I have been working in the field of SEO (Search Engine Optimization) for more than 4 years and I am currently working as an SEO manager (after analyst and account manager positions respectively). Data is an invaluable and key factor in success in the entire digital marketing industry, including SEO. For this reason, it is very important to obtain accurate data and to analyze and interpret the relevant data in a healthy way.
My priority is to be able to develop myself professionally in the field of big data, while using data in my current projects in the most efficient way and achieving much more successful results.
useR! 2019 Toulouse - Talk Data Mining - Erin LeDell
Erin LeDell (the maintainer of the h2o R package) made a presentation on Building and Benchmarking Automatic Machine Learning Systems.
At the beginning of her presentation she summarized the purposes of AutoML as trying to get the best model in terms of model performance in the least amount of time, reducing the human effort and expertise required a machine learning and improve performance of machine learning models that are being trained.
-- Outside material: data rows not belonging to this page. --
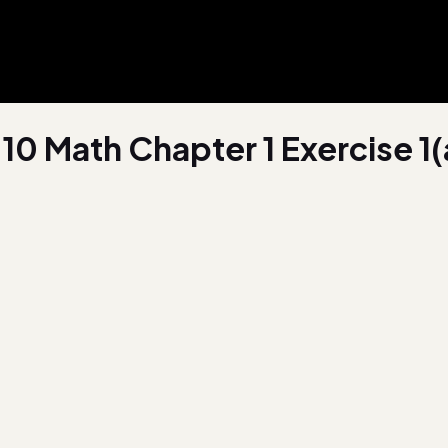
10 Math Chapter 1 Exercise 1(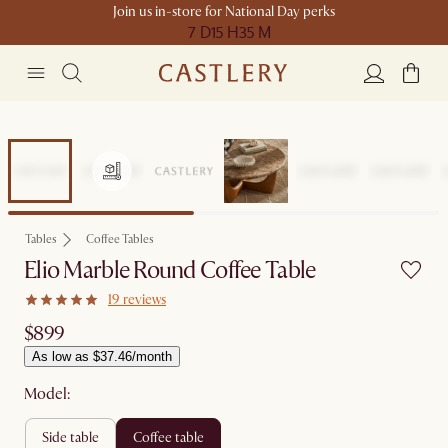
Join us in-store for National Day perks
7 D
15 H
35 M
Tables
Coffee Tables
Elio Marble Round Coffee Table
19 reviews
$899
As low as $37.46/month
Model:
side table
coffee table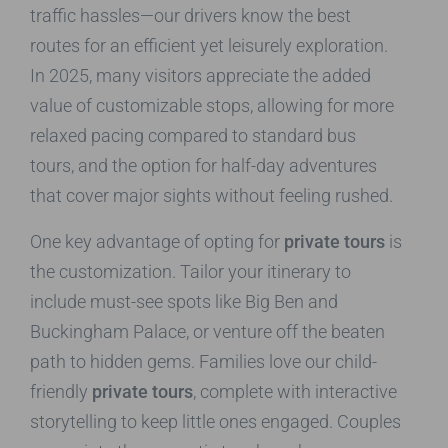
traffic hassles—our drivers know the best
routes for an efficient yet leisurely exploration.
In 2025, many visitors appreciate the added
value of customizable stops, allowing for more
relaxed pacing compared to standard bus
tours, and the option for half-day adventures
that cover major sights without feeling rushed.
One key advantage of opting for
private tours
is
the customization. Tailor your itinerary to
include must-see spots like Big Ben and
Buckingham Palace, or venture off the beaten
path to hidden gems. Families love our child-
friendly
private tours
, complete with interactive
storytelling to keep little ones engaged. Couples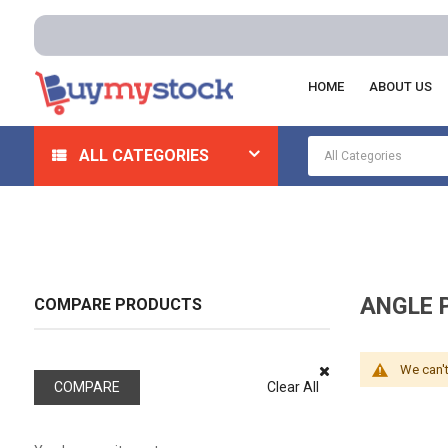
HOME
ABOUT US
Home
Machining
Lathe Tool Posts And Tool Holders
ALL CATEGORIES
ANGLE 
COMPARE PRODUCTS
We can't
COMPARE
Clear All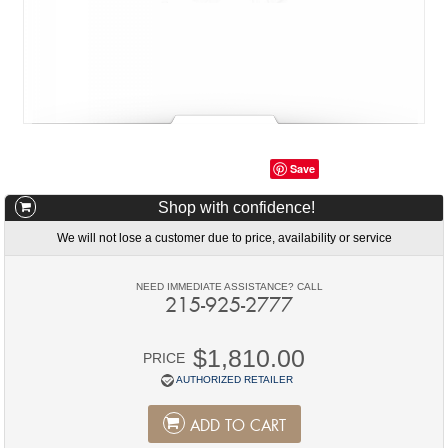
Save
Shop with confidence!
We will not lose a customer due to price, availability or service
NEED IMMEDIATE ASSISTANCE? CALL
215-925-2777
$1,810.00
PRICE
AUTHORIZED RETAILER
ADD TO CART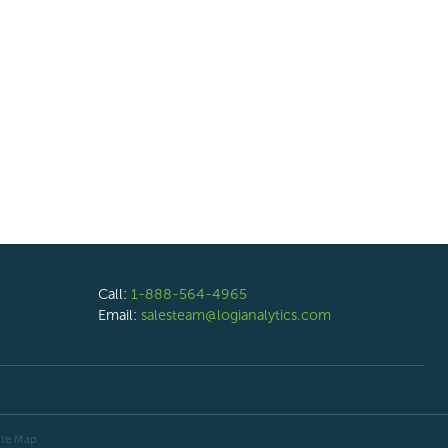
Call:
1-888-564-4965
Email:
salesteam@logianalytics.com
ite Map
Then she continued the presentation by mentioning the aspects of automatic machine learning and she categorized the different parts of AutoML as data preparation, model generation and (sort of optional) ensembles. Then she talked about machine learning benchmarking and explained it as (basically) comparing model and runtime performance of different machine learning tools. She also mentioned about some of the AutoML benchmarking mistakes and said that there was not enough data set and enough diversity within the data sets in a lot of the machine learning benchmarks that she had seen.
She continued with her presentation by asking “Why is benchmarking so important for AutoML development?” question and then replied as follows; There is no “reference algorithm” in AutoML so we are creating new methods from scratch. It’s easy to overfit your tool to familiar datasets. Every time you make a change to the algorithm, you should justify the change via benchmarks. Then she finished her presentation by talking about a repo for the benchmark system that they created and the quallifications of an AutoML software.
This document contains basic information about Machine Learning through R and is useful for reviewing before Automatic Machine Learning.
Introduction to Automatic Machine Learning
This post is basically an introduction to Automatic Machine Learning and includes processes such as model building, model performing and model rebuilding (using R).
Automatic Machine Learning:Methods, Systems, Challenges
This document contains detailed information about Automatic Machine Learning and provides advanced information under the headings AutoML methods, AutoML systems, AutoML challenges in general. (Personally, I plan to review the document further and in detail in the future.).